Um apartamento muito bom, confortável, três quartos (já a pensar num filho), uma boa sacada para se sentar ao fim da noite, perto de supermercados, farmácias, padarias, quitandas etc. Um único problema, logo a ser descoberto : os vizinhos do primeiro andar. Ambos cabeleireiros, mantinham seu salão na mesma rua do prédio, no outro lado da rua, duas casas acima. Não raro, ao fim do expediente, ali mesmo ficavam a tomar cerveja com amigos e a escutar música alta na calçada. Cheguei a chamar a polícia algumas vezes, que passava, descia da viatura, conversava e, assim que iam embora, o som alto voltava.

Por sorte, alguns meses depois, eles tiveram que se mudar, tanto do apartamento quanto do salão. Segundo a síndica do prédio, foram despejados por falta de pagamento de aluguel e de condomínio de ambos os imóveis.

Foi nessa época, de novo transtornado pelo barulho, que fui apresentado por um colega professor à maior maravilha tecnológica da triste e turbulenta era moderna : os protetores auriculares feitos em espuma da 3M. Confeccionados em espuma moldável e expansiva, têm como uso original o de equipamento de proteção individual para pessoas que trabalham em ambientes de ruídos insalubres (acima de 85 dB), como fábricas, pista de aeroportos etc.

Sem muita esperança ou crença na eficiência deles, comprei dois pares numa farmácia e fui testá-los. Seguindo as instruções da embalagem, enrolei-os entre os dedos, espremendo-os até atingirem a espessura necessária a serem introduzidos no ouvido. Uma vez introduzidos, foram se expandido, voltando aos seus volumes originais e bloqueando o ruído externo.

Uma sensação indescritível de alívio.

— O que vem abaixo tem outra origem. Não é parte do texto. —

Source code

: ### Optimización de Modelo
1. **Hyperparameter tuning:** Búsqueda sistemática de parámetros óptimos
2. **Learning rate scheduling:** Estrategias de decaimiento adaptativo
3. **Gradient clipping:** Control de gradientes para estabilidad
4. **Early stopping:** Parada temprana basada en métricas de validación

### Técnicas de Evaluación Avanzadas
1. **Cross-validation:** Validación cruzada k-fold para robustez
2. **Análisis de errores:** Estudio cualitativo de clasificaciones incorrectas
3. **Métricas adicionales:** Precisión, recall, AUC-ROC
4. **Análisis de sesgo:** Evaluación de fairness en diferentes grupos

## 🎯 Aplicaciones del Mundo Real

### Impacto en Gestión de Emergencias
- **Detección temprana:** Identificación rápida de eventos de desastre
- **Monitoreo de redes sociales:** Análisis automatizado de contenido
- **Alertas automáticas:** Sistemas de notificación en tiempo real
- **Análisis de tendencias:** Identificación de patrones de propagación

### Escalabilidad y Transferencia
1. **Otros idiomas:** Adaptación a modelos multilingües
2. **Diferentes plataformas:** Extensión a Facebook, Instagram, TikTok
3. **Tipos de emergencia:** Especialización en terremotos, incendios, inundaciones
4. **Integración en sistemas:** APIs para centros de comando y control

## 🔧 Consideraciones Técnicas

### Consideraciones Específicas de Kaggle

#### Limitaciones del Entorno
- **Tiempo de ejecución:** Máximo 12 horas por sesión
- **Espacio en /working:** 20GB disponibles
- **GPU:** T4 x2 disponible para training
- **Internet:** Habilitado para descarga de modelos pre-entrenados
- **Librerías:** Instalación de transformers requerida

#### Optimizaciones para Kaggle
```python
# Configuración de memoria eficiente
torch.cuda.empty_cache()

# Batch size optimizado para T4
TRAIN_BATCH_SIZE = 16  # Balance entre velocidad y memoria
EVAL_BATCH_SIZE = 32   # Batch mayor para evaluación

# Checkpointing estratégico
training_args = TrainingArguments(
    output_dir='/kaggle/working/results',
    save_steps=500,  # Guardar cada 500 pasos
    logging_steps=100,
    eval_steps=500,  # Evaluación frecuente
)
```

Sem os exageros aos quais eu costumo me dar, o protetor auricular foi um divisor de águas, apresentou-me a um novo mundo, o mundo do silêncio. Todo o barulho desaparece, ou se torna um simples murmúrio. Somos capazes de ouvir nossa própria pulsação, nossos próprios pensamentos. Fico pensando, às vezes, do quanto de sofrimento eu poderia ter me poupado se os tivesse descoberto há mais tempo. Mas como diz o ditado, antes tarde.

Hoje, desde 2020, moro em outro apartamento, no mesmo bairro, apenas algumas quadras acima do anterior, a esposa pegou meio que implicância do antigo pelo fato de não ter elevador e, segundo ela, já estarem a lhe faltar as pernas pra subir três andares carregada de compras, por exemplo.
No atual apartamento, onde estamos desde a pandemia e, espero, que para sempre, não temos grandes problemas com barulho. Mesmo assim, viciei-me nos protetores, uso-os diariamente para dormir, uma vez que sempre tive o sono muito leve. Não saio de casa sem um par deles em hipótese alguma, seja quando vamos para um fim de semana na casa da sogra ou mesmo quando saímos em viagens nas férias.

São a maior invenção anti-humanidade da humanidade de todos os tempos.